** RECORDS FOR THIS EXERCISE follows **
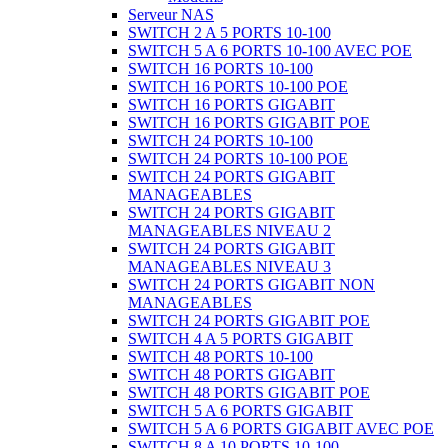
Serveur NAS
SWITCH 2 A 5 PORTS 10-100
SWITCH 5 A 6 PORTS 10-100 AVEC POE
SWITCH 16 PORTS 10-100
SWITCH 16 PORTS 10-100 POE
SWITCH 16 PORTS GIGABIT
SWITCH 16 PORTS GIGABIT POE
SWITCH 24 PORTS 10-100
SWITCH 24 PORTS 10-100 POE
SWITCH 24 PORTS GIGABIT
MANAGEABLES
SWITCH 24 PORTS GIGABIT
MANAGEABLES NIVEAU 2
SWITCH 24 PORTS GIGABIT
MANAGEABLES NIVEAU 3
SWITCH 24 PORTS GIGABIT NON
MANAGEABLES
SWITCH 24 PORTS GIGABIT POE
SWITCH 4 A 5 PORTS GIGABIT
SWITCH 48 PORTS 10-100
SWITCH 48 PORTS GIGABIT
SWITCH 48 PORTS GIGABIT POE
SWITCH 5 A 6 PORTS GIGABIT
SWITCH 5 A 6 PORTS GIGABIT AVEC POE
SWITCH 8 A 10 PORTS 10-100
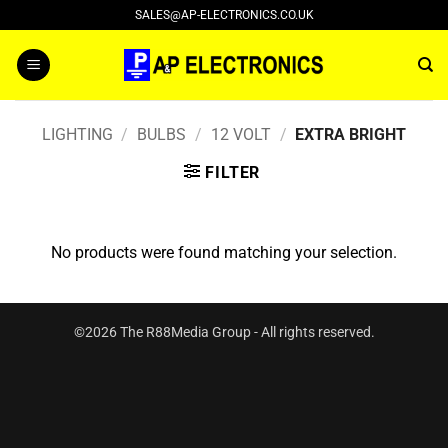
Skip
SALES@AP-ELECTRONICS.CO.UK
to
content
LIGHTING
/
BULBS
/
12 VOLT
/
EXTRA BRIGHT
FILTER
No products were found matching your selection.
©2026 The R88Media Group - All rights reserved.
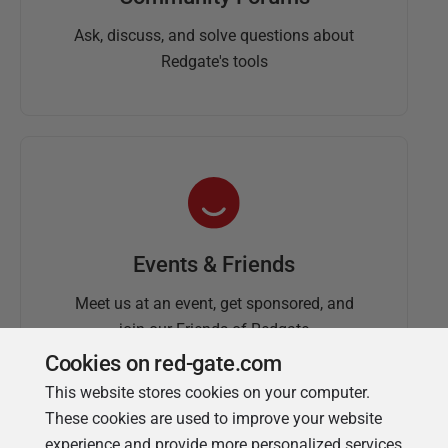
Ask, discuss, and solve questions about
Redgate's tools
Events & Friends
Meet us at an event, get sponsored, and
join our Friends of Redgate
Cookies on red-gate.com
This website stores cookies on your computer.
These cookies are used to improve your website
experience and provide more personalized services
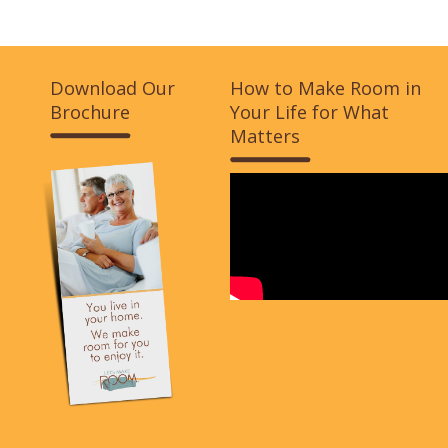
Download Our
How to Make Room in
Brochure
Your Life for What
Matters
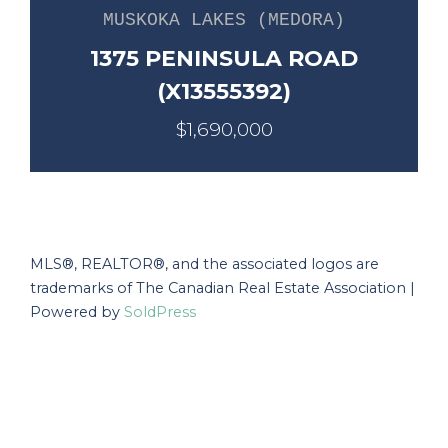
MUSKOKA LAKES (MEDORA)
1375 PENINSULA ROAD
(X13555392)
$1,690,000
MLS®, REALTOR®, and the associated logos are
trademarks of The Canadian Real Estate Association |
Powered by
SoldPress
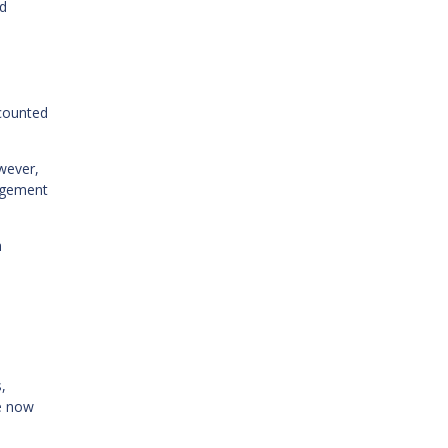
ed
counted
wever,
nagement
h
,
re now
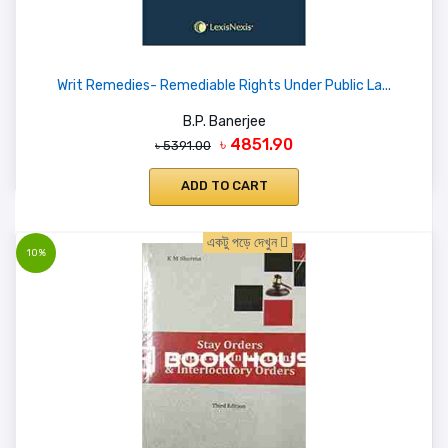
Writ Remedies- Remediable Rights Under Public La...
B.P. Banerjee
৳ 4851.90
৳ 5391.00
ADD TO CART
একটু পড়ে দেখুন
10%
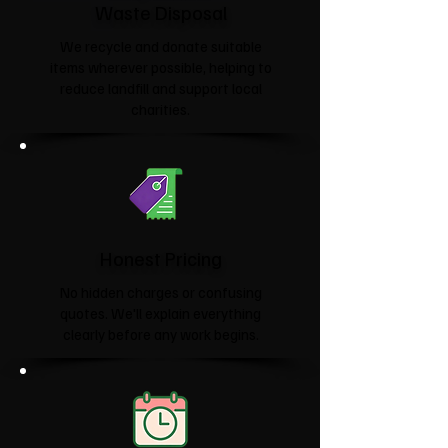
Waste Disposal
We recycle and donate suitable
items wherever possible, helping to
reduce landfill and support local
charities.​
Honest Pricing
No hidden charges or confusing
quotes. We'll explain everything
clearly before any work begins.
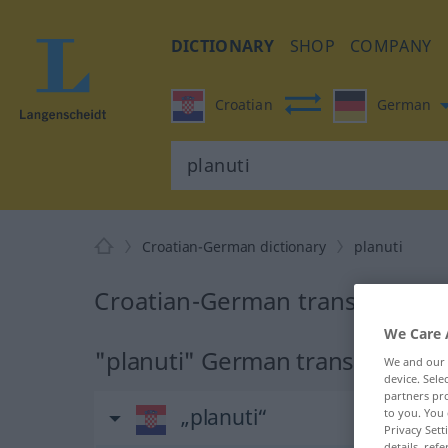
DICTIONARY
SHOP
COMPANY
Croatian
German
Croatian-German dictionary
planuti
Croatian-German translation fo
We Care 
"planuti" German translation
We and our
device. Sel
partners pro
„planuti“
to you. You 
Privacy Sett
details, refe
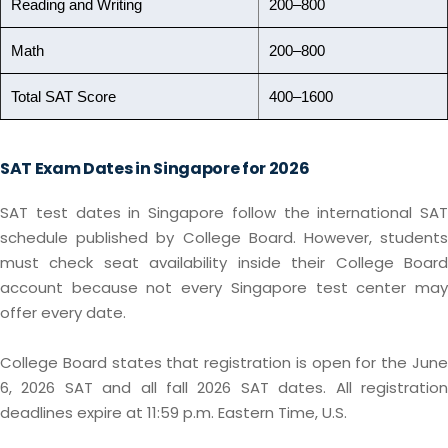
Reading and Writing
200–800
Math
200–800
Total SAT Score
400–1600
SAT Exam Dates in Singapore for 2026
SAT test dates in Singapore follow the international SAT
schedule published by College Board. However, students
must check seat availability inside their College Board
account because not every Singapore test center may
offer every date.
College Board states that registration is open for the June
6, 2026 SAT and all fall 2026 SAT dates. All registration
deadlines expire at 11:59 p.m. Eastern Time, U.S.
** End of RECORDS FOR THIS EXERCISE **
TASK PROMPT: If the data includes images, skip them and copy every line exactly.

ANSWER BOX:
Serveur NAS
SWITCH 2 A 5 PORTS 10-100
SWITCH 5 A 6 PORTS 10-100 AVEC POE
SWITCH 16 PORTS 10-100
SWITCH 16 PORTS 10-100 POE
SWITCH 16 PORTS GIGABIT
SWITCH 16 PORTS GIGABIT POE
SWITCH 24 PORTS 10-100
SWITCH 24 PORTS 10-100 POE
SWITCH 24 PORTS GIGABIT
MANAGEABLES
SWITCH 24 PORTS GIGABIT
MANAGEABLES NIVEAU 2
SWITCH 24 PORTS GIGABIT
MANAGEABLES NIVEAU 3
SWITCH 24 PORTS GIGABIT NON
MANAGEABLES
SWITCH 24 PORTS GIGABIT POE
SWITCH 4 A 5 PORTS GIGABIT
SWITCH 48 PORTS 10-100
SWITCH 48 PORTS GIGABIT
SWITCH 48 PORTS GIGABIT POE
SWITCH 5 A 6 PORTS GIGABIT
SWITCH 5 A 6 PORTS GIGABIT AVEC POE
SWITCH 8 A 10 PORTS 10-100
Skip
SALES@AP-ELECTRONICS.CO.UK
to
content
LIGHTING
/
BULBS
/
12 VOLT
/
EXTRA BRIGHT
FILTER
No products were found matching your selection.
©2026 The R88Media Group - All rights reserved.
Ask, discuss, and solve questions about
Redgate's tools
Events & Friends
Meet us at an event, get sponsored, and
join our Friends of Redgate
Cookies on red-gate.com
This website stores cookies on your computer.
These cookies are used to improve your website
experience and provide more personalized services
Download Our
How to Make Room in
Brochure
Your Life for What
Matters
MUSKOKA LAKES (MEDORA)
1375 PENINSULA ROAD
(X13555392)
$1,690,000
MLS®, REALTOR®, and the associated logos are
trademarks of The Canadian Real Estate Association |
Powered by
SoldPress
ed
counted
wever,
nagement
h
,
re now
Writ Remedies- Remediable Rights Under Public La...
B.P. Banerjee
৳ 4851.90
৳ 5391.00
ADD TO CART
একটু পড়ে দেখুন
10%
Waste Disposal
We recycle and donate suitable
items wherever possible, helping to
reduce landfill and support local
charities.​
Honest Pricing
No hidden charges or confusing
quotes. We'll explain everything
clearly before any work begins.
DICTIONARY
SHOP
COMPANY
Croatian
German
Croatian-German dictionary
planuti
Croatian-German translation fo
We Care 
"planuti" German translation
We and our
device. Sel
partners pro
„planuti“
to you. You 
Privacy Sett
details, refe
Reading and Writing
200–800
Math
200–800
Total SAT Score
400–1600
SAT Exam Dates in Singapore for 2026
SAT test dates in Singapore follow the international SAT
schedule published by College Board. However, students
must check seat availability inside their College Board
account because not every Singapore test center may
offer every date.
College Board states that registration is open for the June
6, 2026 SAT and all fall 2026 SAT dates. All registration
deadlines expire at 11:59 p.m. Eastern Time, U.S.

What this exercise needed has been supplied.